The MBA recommendation letter is one of the most misunderstood components of the application process. Misconceptions often lead candidates in the wrong direction. To effectively leverage the recommendation letter, follow these guidelines:
1. Select an individual who knows you well. The biggest mistake a candidate can make is to ask someone who doesn’t know them well to write a recommendation letter just because the individual has an impressive title. The best recommendations are personal, detailed and genuine. Admissions committees would rather hear from someone who can endorse you in a nuanced, specific way than from someone higher up in an organization who doesn’t truly know you.
2. Consider how the recommender will answer basic questions. Before you ask anyone to write a letter on your behalf, you should think about how they are likely to answer the questions on the recommendation form. How would they say that you handle stress, and do they know you well enough to support their answer with anecdotes? What would they say is your biggest challenge as a professional? If you cannot begin to imagine how they would respond to the prompts, then you should reconsider your choice. Look for someone with whom you have a richer history and a stronger relationship.
3. Choose an advocate. The best MBA recommendations really glow and clearly convey that the recommender is fond of the candidate and invested in their success. This warmth matters more than you think. Most recommendations are generally positive, but the ones that are taken most seriously demonstrate that the candidate has allies and is an asset to their community.
4. Listen if someone is trying to gently discourage you. If you approach someone to write you a recommendation and they hedge – even for ostensibly neutral reasons, like their schedule – you should not use them. If your recommenders are not overwhelmingly excited about you, it can seem like they don’t truly endorse you at all. A flat recommendation letter can really hurt your chances of admission.

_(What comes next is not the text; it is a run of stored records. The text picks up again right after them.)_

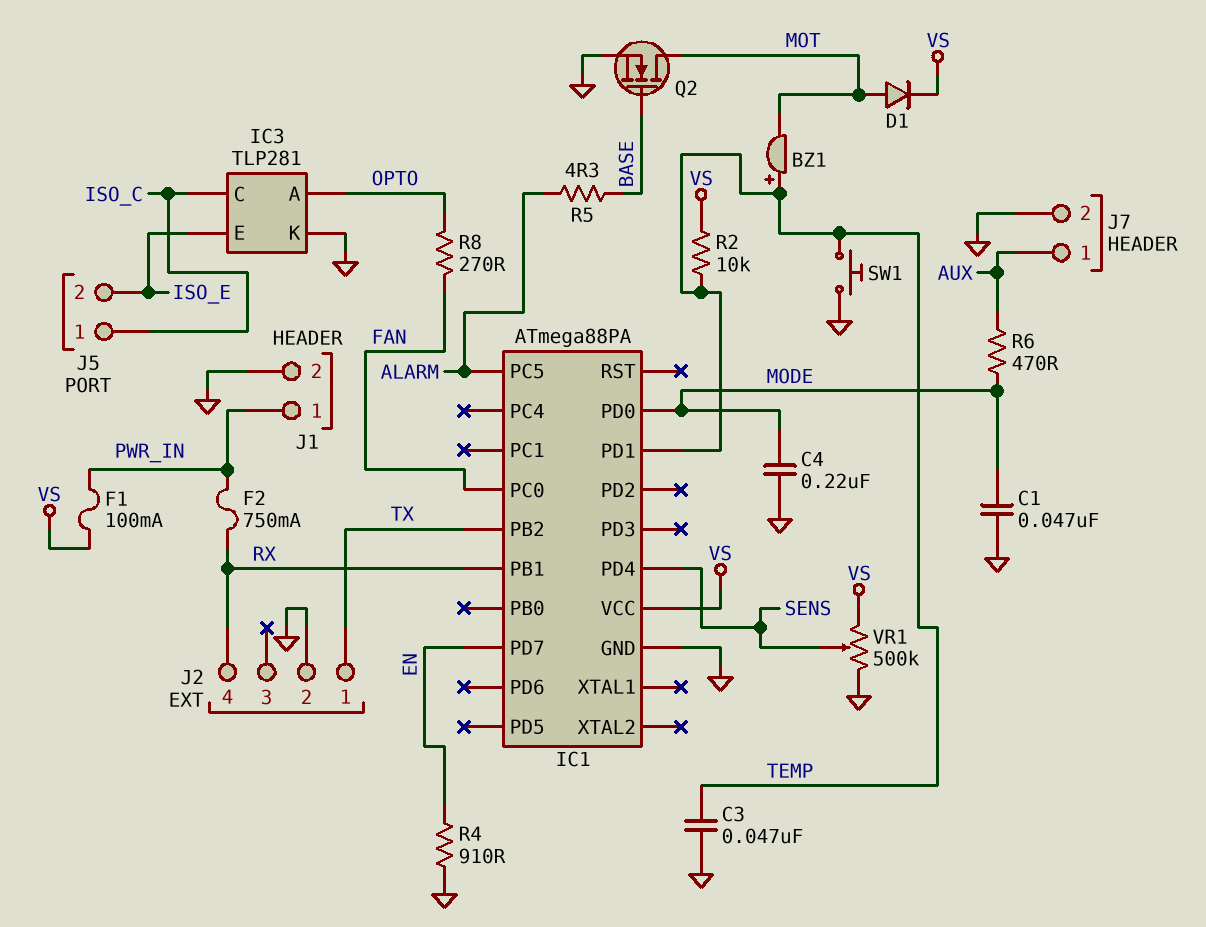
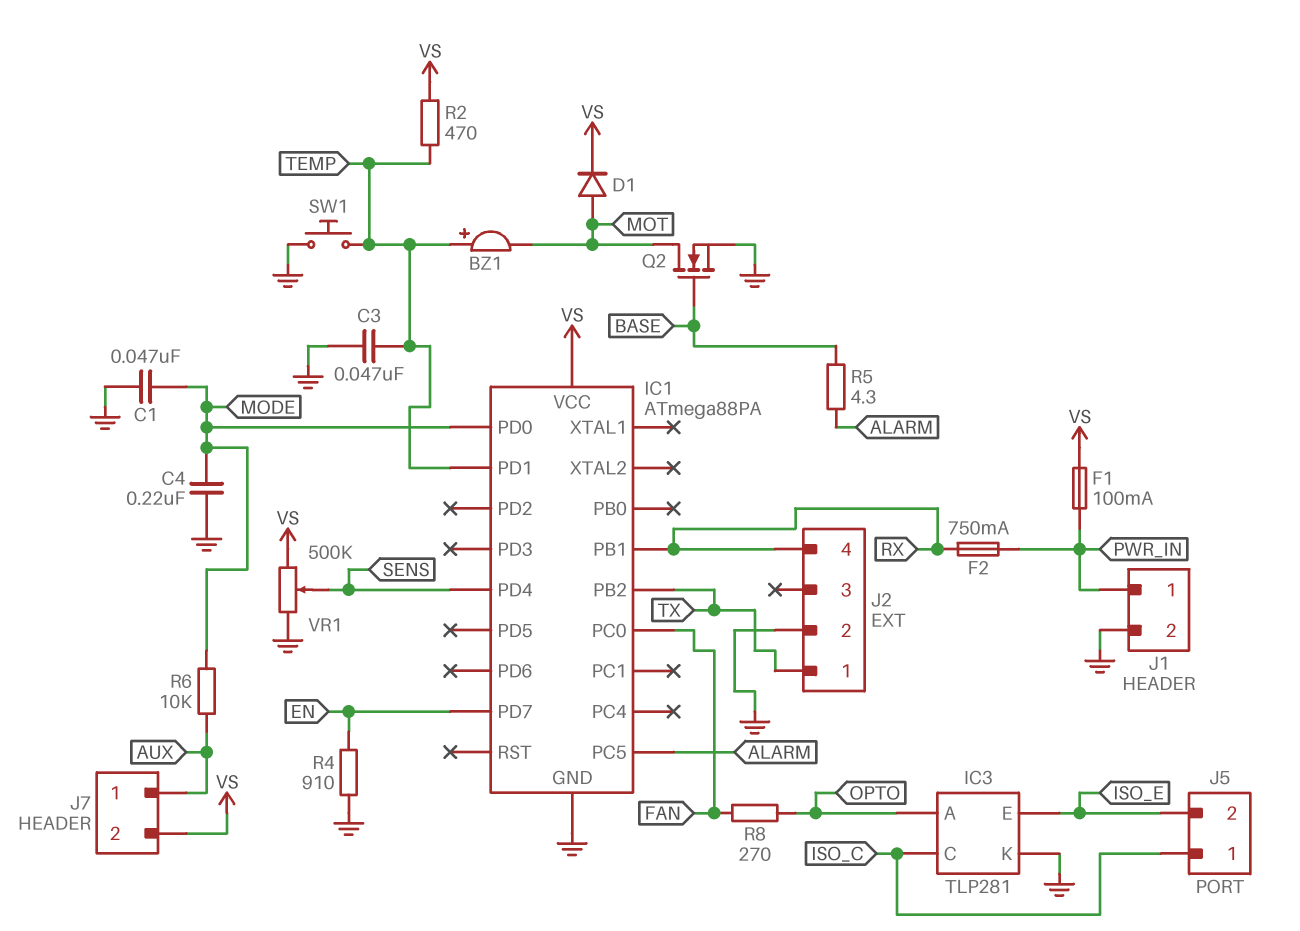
J7 pin 2: GND -> VS
R2: 10k (TEMP, VS) -> 470 (TEMP, VS)
R6: 470 (AUX, MODE) -> 10k (AUX, MODE)

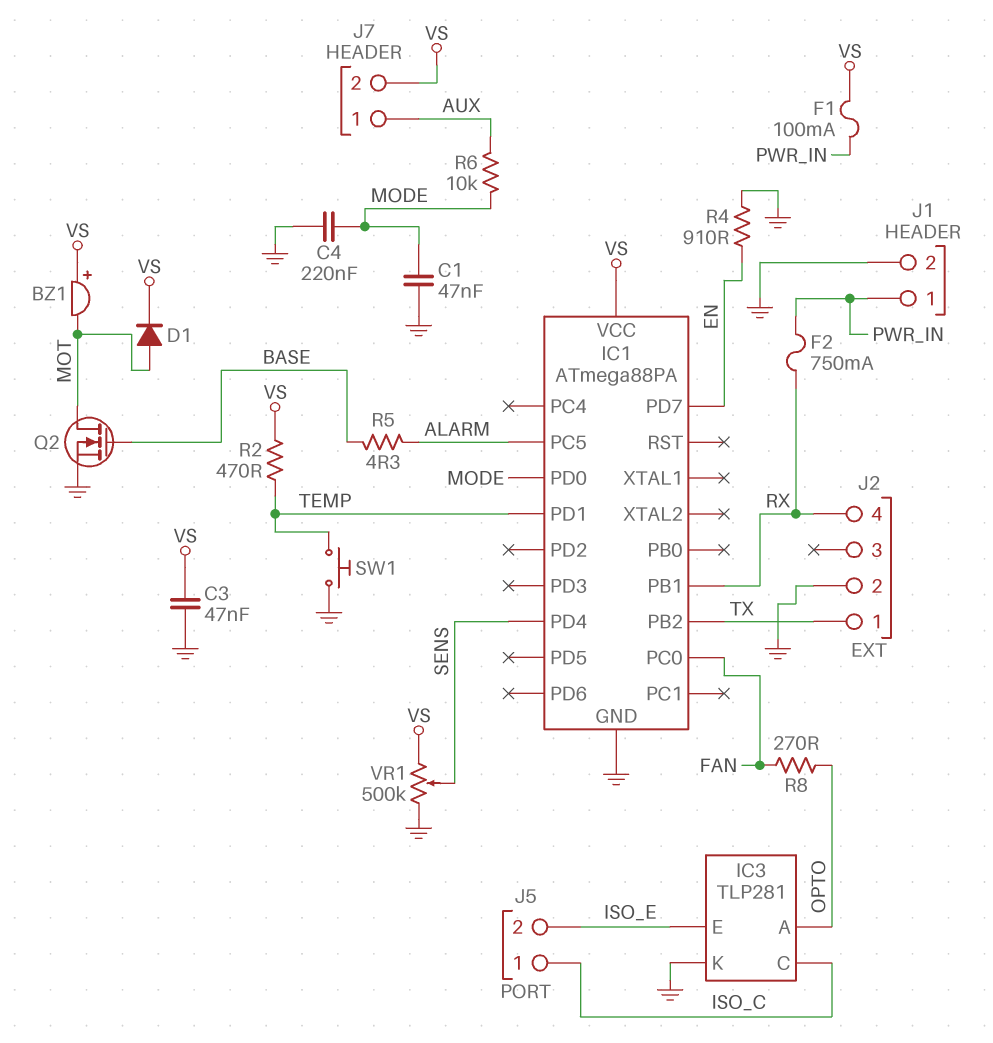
BZ1: buzzer (plus TEMP, minus MOT) -> buzzer (plus VS, minus MOT)
C3: 47nF (GND, TEMP) -> 47nF (GND, VS)

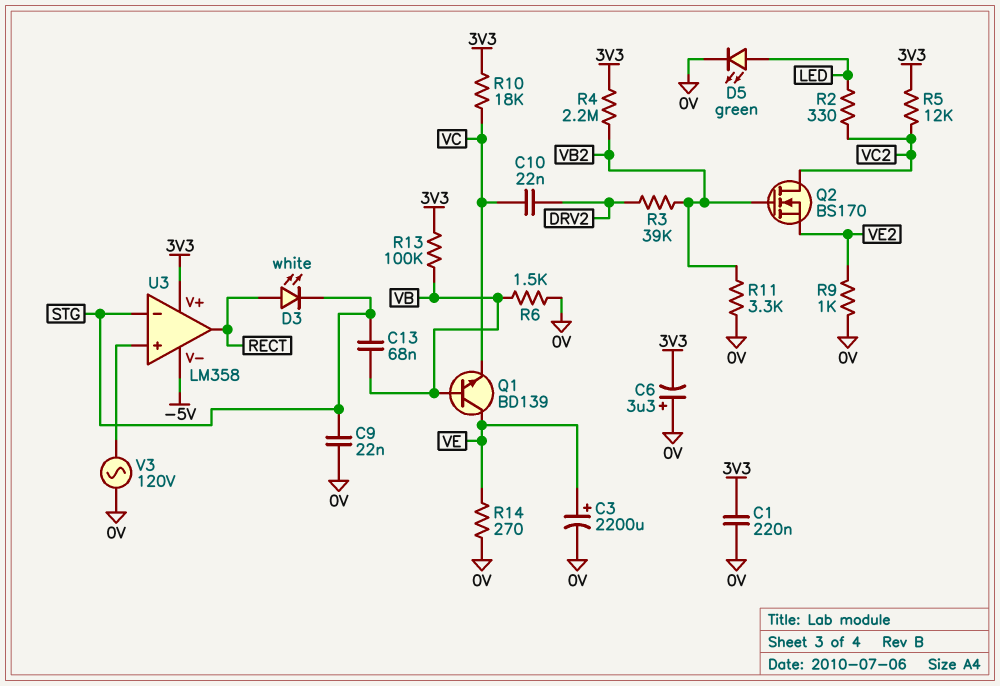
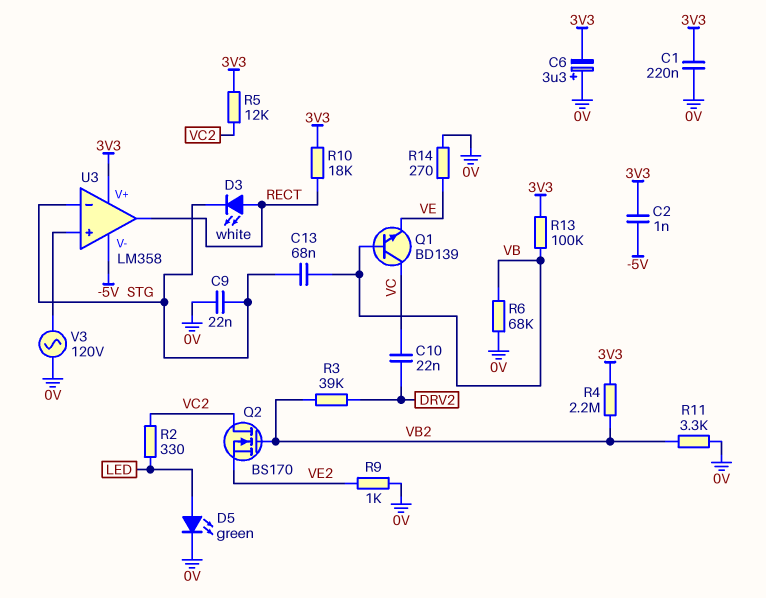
C2: none -> 1nF (-5V, 3V3)
C3: 2200uF (plus VE, minus 0V) -> none
Q1: NPN BD139 (B VB, C VE, E VC) -> NPN BD139 (B VB, C VC, E VE)
R6: 1.5k (0V, VB) -> 68k (0V, VB)
R10: 18k (3V3, VC) -> 18k (3V3, RECT)

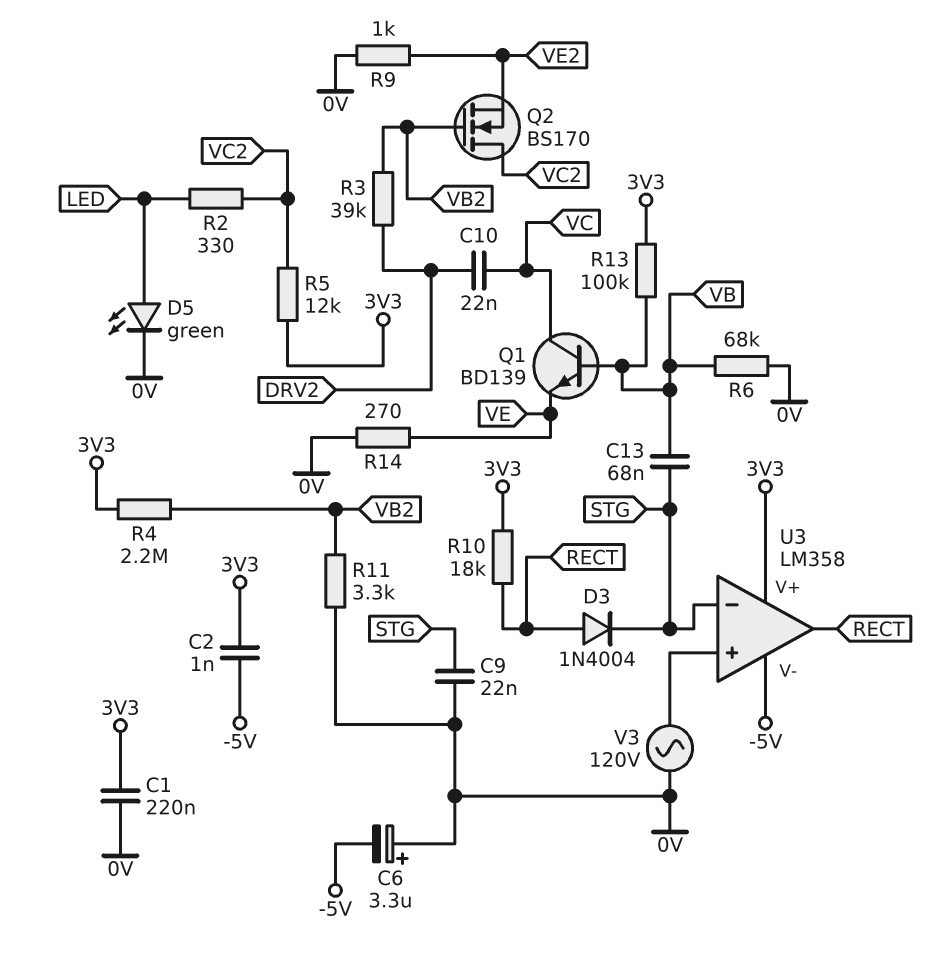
C6: 3.3uF (plus 0V, minus 3V3) -> 3.3uF (plus 0V, minus -5V)
D3: LED white (A RECT, K STG) -> diode 1N4004 (A RECT, K STG)

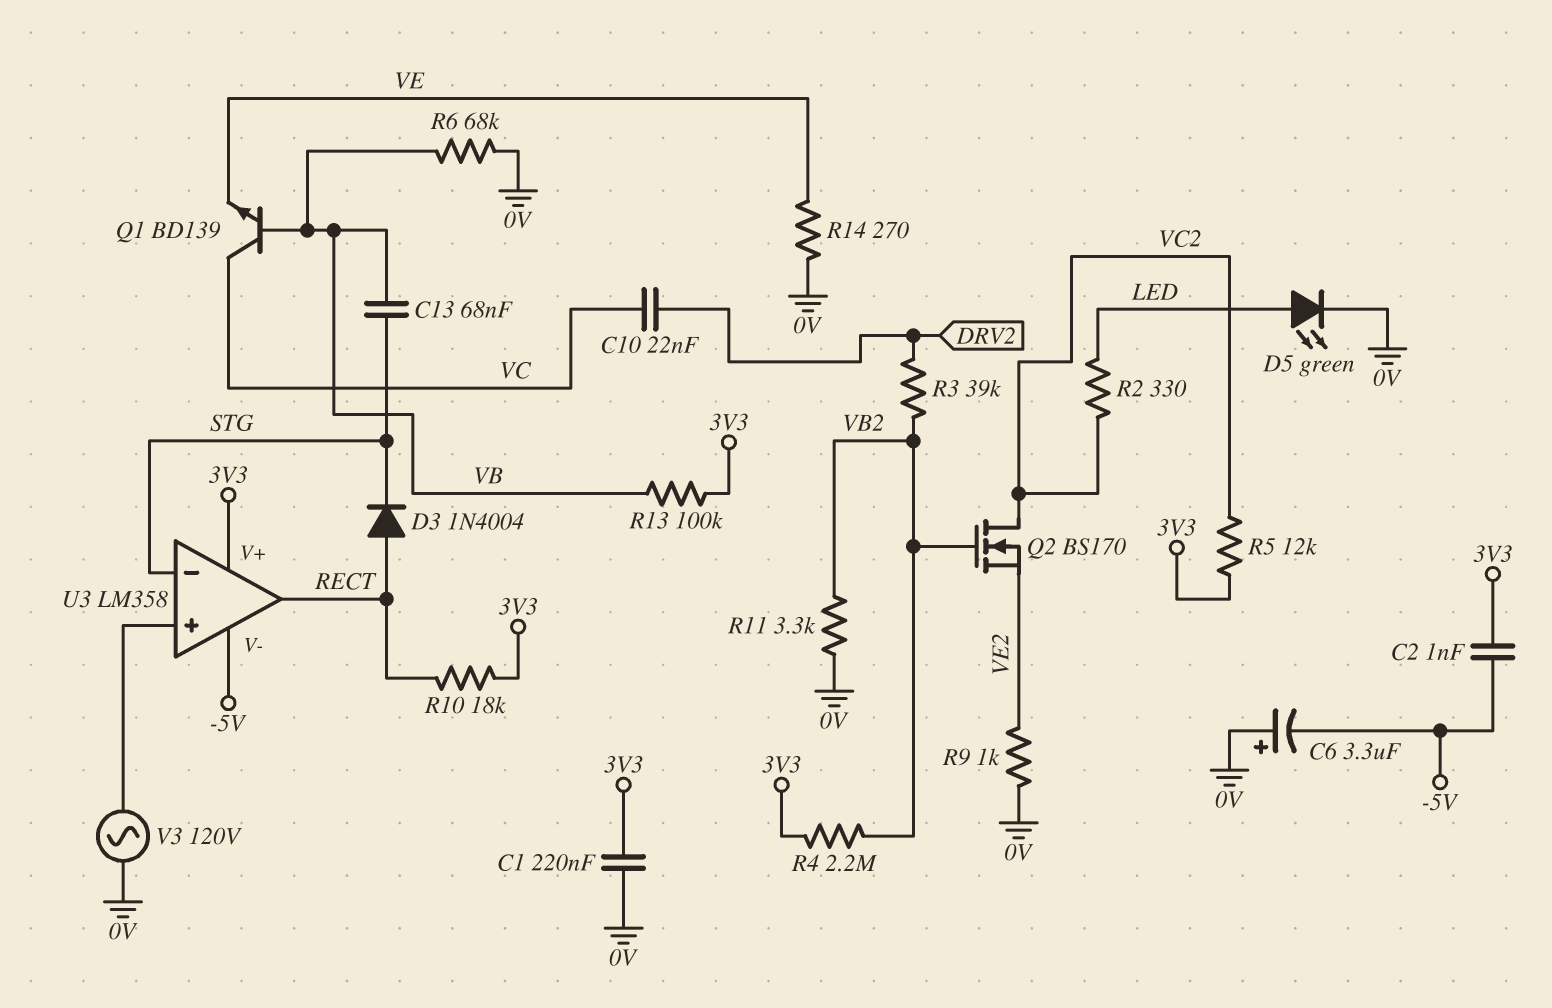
C9: 22nF (0V, STG) -> none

5. Determine how a recommendation letter can support your overall application. Evaluate your candidate profile and find someone who can bolster your strengths and minimize your weaknesses. For instance, if your quantitative numbers (i.e.: test scores, grades) aren’t fabulous, but you work with numbers all day, you should choose someone who can talk about your technical proficiency and analytical skills. If you work 80+ hours per week and do not have time to participate in activities outside of work, find a recommender who can speak to your interpersonal skills and involvement in the work community.
6. Prepare your recommender. You should never script answers – this approach is unethical and ultimately backfires. However, you do want to equip your recommenders with enough information to help you sell yourself. I suggest taking them out for coffee and giving them a packet with an updated resume and some additional reference materials. Explain why you want to go to the schools you’ve selected, relate your post-graduate goals, and discuss what you see as the strongest and weakest aspects of your candidacy. I also encourage you to share anything pertinent about your personal background that they may not know.
7. Follow the directions. It’s simple: If a school asks for a professional recommendation, do not use a professor. If they want a senior colleague or a supervisor, do not use a peer.
The recommendation letter represents a significant element of your overall candidacy. You have more control over how the letter reflects on you than you might think. The key is to be thoughtful and strategic about who you choose and how you prepare them to speak on your behalf.